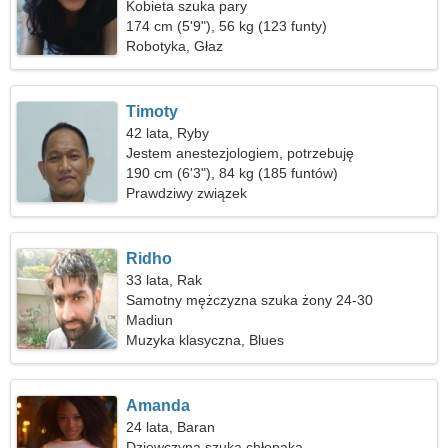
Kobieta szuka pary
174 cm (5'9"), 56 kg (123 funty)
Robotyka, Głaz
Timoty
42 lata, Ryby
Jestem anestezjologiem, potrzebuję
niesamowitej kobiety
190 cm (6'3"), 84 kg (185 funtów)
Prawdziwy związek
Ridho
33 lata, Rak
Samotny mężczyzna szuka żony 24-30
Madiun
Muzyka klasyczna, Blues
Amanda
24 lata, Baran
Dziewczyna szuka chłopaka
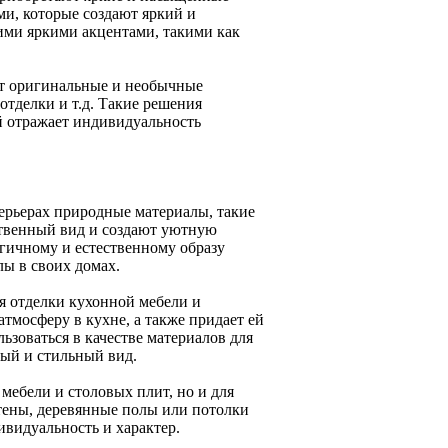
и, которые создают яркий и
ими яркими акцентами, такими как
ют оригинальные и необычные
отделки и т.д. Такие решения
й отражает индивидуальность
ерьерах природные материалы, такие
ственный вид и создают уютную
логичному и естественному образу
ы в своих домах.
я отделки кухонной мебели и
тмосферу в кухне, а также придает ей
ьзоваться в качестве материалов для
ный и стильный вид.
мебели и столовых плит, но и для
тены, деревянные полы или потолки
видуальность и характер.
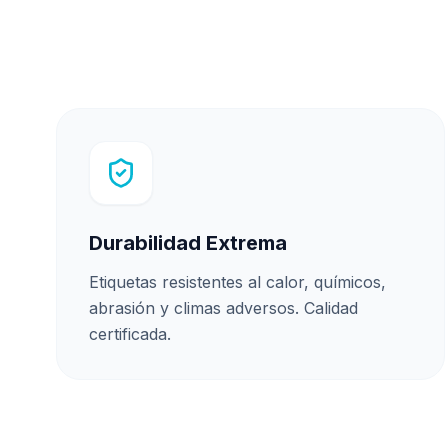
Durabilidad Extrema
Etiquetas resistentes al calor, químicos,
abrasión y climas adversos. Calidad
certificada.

- Your instructions -
Retype the lines from the line with "и, которые создают яркий и" up to and including the line with "ы в своих домах.", keeping each line as it is.

- Response -
и, которые создают яркий и
ими яркими акцентами, такими как
ют оригинальные и необычные
отделки и т.д. Такие решения
й отражает индивидуальность
ерьерах природные материалы, такие
ственный вид и создают уютную
логичному и естественному образу
ы в своих домах.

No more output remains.